__EXERCISE GOAL__:
Reproduce the records below word for word, starting at the beginning and ending with the line that contains "In Demand, how".

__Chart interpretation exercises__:
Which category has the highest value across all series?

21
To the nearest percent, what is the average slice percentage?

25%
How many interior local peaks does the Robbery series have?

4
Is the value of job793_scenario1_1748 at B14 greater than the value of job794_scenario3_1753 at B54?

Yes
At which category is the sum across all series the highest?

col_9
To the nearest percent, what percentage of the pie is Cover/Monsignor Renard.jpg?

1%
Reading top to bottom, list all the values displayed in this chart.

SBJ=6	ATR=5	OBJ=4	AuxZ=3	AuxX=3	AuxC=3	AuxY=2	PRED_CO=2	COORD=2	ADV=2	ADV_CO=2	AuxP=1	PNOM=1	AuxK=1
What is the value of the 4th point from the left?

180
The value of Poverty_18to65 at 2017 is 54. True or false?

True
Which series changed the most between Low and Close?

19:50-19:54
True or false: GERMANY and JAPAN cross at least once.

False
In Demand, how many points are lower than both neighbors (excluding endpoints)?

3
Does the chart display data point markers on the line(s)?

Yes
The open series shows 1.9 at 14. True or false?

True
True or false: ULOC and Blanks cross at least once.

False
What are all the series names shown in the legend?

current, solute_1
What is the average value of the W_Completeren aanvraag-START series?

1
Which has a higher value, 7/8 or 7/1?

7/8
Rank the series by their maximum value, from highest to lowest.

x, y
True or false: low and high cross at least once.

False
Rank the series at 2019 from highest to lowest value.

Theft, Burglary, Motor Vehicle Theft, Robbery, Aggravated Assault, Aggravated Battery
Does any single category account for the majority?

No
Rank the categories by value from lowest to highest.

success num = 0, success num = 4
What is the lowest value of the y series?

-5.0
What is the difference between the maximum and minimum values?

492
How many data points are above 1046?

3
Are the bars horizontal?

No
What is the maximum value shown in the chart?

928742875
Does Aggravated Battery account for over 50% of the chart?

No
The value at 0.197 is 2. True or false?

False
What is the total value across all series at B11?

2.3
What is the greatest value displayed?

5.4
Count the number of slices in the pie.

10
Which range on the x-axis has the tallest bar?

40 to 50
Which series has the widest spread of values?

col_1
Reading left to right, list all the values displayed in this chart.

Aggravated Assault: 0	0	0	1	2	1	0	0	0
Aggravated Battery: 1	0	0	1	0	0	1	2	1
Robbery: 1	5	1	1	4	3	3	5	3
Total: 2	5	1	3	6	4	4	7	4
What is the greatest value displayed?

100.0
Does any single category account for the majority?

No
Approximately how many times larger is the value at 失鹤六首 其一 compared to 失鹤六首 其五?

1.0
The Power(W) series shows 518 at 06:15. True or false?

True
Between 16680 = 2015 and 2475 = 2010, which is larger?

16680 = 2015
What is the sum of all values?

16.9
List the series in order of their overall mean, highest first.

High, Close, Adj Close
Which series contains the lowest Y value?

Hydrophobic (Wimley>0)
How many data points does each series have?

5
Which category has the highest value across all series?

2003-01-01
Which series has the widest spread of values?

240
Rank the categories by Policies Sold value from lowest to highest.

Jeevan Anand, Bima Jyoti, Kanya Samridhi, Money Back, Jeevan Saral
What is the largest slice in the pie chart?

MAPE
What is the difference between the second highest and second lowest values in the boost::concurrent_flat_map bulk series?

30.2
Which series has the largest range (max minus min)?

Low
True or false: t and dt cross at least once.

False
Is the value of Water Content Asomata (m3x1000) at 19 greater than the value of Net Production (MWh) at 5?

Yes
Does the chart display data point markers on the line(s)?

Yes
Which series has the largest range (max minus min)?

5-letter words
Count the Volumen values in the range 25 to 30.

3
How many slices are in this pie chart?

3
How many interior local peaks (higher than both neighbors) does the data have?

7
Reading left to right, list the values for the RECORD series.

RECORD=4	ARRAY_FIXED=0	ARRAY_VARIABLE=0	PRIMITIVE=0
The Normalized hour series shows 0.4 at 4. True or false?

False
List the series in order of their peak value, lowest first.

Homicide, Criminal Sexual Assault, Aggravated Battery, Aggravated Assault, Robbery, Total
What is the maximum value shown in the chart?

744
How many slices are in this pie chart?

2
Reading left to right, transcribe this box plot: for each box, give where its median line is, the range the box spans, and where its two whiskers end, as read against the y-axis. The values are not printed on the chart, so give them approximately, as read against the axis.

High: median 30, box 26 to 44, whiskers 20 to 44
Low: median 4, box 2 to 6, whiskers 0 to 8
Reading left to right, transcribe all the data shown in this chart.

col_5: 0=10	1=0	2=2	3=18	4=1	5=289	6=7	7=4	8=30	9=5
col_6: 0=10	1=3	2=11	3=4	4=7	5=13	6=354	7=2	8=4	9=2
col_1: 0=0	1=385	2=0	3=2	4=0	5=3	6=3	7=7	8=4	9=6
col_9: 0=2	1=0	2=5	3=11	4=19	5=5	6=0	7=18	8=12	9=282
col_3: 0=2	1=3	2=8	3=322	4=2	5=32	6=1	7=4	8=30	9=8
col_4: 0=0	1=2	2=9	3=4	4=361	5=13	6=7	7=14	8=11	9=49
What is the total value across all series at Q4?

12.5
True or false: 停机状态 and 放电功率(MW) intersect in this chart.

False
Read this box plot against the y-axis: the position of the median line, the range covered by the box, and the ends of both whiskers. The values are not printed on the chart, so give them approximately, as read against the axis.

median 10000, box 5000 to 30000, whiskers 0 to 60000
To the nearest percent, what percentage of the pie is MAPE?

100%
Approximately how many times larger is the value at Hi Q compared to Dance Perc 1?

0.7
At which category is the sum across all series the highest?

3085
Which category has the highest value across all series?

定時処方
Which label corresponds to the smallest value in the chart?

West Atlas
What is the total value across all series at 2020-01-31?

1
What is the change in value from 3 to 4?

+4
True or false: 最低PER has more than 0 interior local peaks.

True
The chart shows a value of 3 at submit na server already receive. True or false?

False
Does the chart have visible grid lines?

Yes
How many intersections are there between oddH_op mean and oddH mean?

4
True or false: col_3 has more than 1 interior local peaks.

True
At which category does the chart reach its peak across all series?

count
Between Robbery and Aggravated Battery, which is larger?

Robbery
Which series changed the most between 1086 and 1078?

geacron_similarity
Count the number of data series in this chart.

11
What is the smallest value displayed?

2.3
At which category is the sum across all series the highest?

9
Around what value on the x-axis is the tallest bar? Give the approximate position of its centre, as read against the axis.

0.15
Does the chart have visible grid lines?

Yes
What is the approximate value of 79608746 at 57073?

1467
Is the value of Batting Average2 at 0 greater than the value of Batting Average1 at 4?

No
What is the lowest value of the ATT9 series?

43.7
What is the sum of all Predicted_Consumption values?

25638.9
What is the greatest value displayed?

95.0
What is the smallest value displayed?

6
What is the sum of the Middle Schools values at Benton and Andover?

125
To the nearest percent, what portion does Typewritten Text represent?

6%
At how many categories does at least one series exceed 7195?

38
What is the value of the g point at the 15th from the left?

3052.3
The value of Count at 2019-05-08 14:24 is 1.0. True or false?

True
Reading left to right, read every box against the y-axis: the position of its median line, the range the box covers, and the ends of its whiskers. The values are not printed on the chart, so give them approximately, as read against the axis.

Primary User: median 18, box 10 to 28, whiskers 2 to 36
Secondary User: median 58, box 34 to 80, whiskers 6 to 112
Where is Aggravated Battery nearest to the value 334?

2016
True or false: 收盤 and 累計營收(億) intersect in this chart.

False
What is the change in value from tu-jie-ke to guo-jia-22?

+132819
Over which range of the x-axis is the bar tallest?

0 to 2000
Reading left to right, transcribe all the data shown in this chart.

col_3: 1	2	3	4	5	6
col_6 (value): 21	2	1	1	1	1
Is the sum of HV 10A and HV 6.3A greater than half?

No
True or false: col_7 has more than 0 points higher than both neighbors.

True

__RESULT__:
Which category has the highest value across all series?

21
To the nearest percent, what is the average slice percentage?

25%
How many interior local peaks does the Robbery series have?

4
Is the value of job793_scenario1_1748 at B14 greater than the value of job794_scenario3_1753 at B54?

Yes
At which category is the sum across all series the highest?

col_9
To the nearest percent, what percentage of the pie is Cover/Monsignor Renard.jpg?

1%
Reading top to bottom, list all the values displayed in this chart.

SBJ=6	ATR=5	OBJ=4	AuxZ=3	AuxX=3	AuxC=3	AuxY=2	PRED_CO=2	COORD=2	ADV=2	ADV_CO=2	AuxP=1	PNOM=1	AuxK=1
What is the value of the 4th point from the left?

180
The value of Poverty_18to65 at 2017 is 54. True or false?

True
Which series changed the most between Low and Close?

19:50-19:54
True or false: GERMANY and JAPAN cross at least once.

False
In Demand, how many points are lower than both neighbors (excluding endpoints)?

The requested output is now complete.